Budget cuts could mean more hunger in WNC: From Asheville Citizen Times, October 30
The Citizen Times is correct to say “a perfect storm is brewing” in last Sunday’s editorial.
Alan Peters from Murphy summed it up when he noted that the Cherokee County Sharing Center Food Pantry is “buying, bagging and giving out more groceries than ever before in more than 25 years of existence. We are getting hit three ways increase in demand, increase in food prices, and a decrease in donations.”
In the past year, MANNA FoodBank distributed 9.9 million pounds of food to 16 counties in WNC through a network of 231 local partners, like the Cherokee County Sharing Center Food Pantry. They are stretched to the maximum. One pantry reported it temporarily closed its doors because there was not enough food to go around. Another has to limit service to the first 50 people in line.
And now a new threat is on the horizon. Congress is considering budget cuts that would destroy a crucial part of the fabric that holds a sagging safety net together. Federal food commodities from The Emergency Food Assistance Program supplies 26 percent of the food that MANNA FoodBank distributes. There is no way the nonprofit and faith based community can make up that difference.
Despite continued high unemployment rates (six WNC counties were above 11 percent in August), food stamps (FNS) are also on the chopping block. More than 124,000 people in WNC use food stamps to make it through month. Half are children or the elderly — our most vulnerable populations.
A food pantry recipient says: “I’m a 44-year-old construction worker. Since our company closed, I’m just trying to feed my kids. We need help with food. It isn’t a good feeling going to bed hungry.”
As MANNA’s Terri Farless notes, “In the mountains we understand budgeting, making do, and living within our means. We have never had a choice but to do so. However, when we tighten the budget at home, we don’t start with the food on our children’s plates.”
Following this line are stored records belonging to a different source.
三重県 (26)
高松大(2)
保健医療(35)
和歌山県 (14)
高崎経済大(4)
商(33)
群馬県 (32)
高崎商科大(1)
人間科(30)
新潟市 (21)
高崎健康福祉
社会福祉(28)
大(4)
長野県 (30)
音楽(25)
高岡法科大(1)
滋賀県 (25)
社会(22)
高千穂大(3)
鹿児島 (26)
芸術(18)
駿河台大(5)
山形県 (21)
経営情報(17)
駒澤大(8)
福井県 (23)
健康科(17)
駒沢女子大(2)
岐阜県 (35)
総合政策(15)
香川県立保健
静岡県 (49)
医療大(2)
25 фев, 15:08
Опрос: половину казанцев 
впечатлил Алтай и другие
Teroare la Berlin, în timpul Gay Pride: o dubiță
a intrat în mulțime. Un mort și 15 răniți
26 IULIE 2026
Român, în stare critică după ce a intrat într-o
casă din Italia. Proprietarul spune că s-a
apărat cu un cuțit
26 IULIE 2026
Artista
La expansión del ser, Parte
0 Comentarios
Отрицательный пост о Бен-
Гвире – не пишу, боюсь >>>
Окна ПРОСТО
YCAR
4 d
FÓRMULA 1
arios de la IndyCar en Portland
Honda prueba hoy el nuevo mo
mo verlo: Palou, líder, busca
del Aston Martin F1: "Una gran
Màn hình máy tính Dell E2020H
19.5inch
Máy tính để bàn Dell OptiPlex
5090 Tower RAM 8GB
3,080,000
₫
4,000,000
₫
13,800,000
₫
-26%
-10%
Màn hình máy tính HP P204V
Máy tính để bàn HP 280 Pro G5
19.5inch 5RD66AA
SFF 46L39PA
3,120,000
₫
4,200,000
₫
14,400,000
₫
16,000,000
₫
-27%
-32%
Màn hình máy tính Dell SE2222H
We echo the call of the Citizen Times for our lawmakers to let us know where they stand. Reps. Schuler and McHenry, and Senators Burr and Hagan: It’s time to go on the public record.
What leadership will you provide to assure that our neighbors in WNC, and around the nation, have food on the table as we collectively work our way out of the current economic crisis?
We all acknowledge that reductions are needed to address the deficit. But let us not start with the food on our children’s plates.
Threlkeld is executive director of MANNA FoodBank. The MANNA board of directors also endorsed this opinion.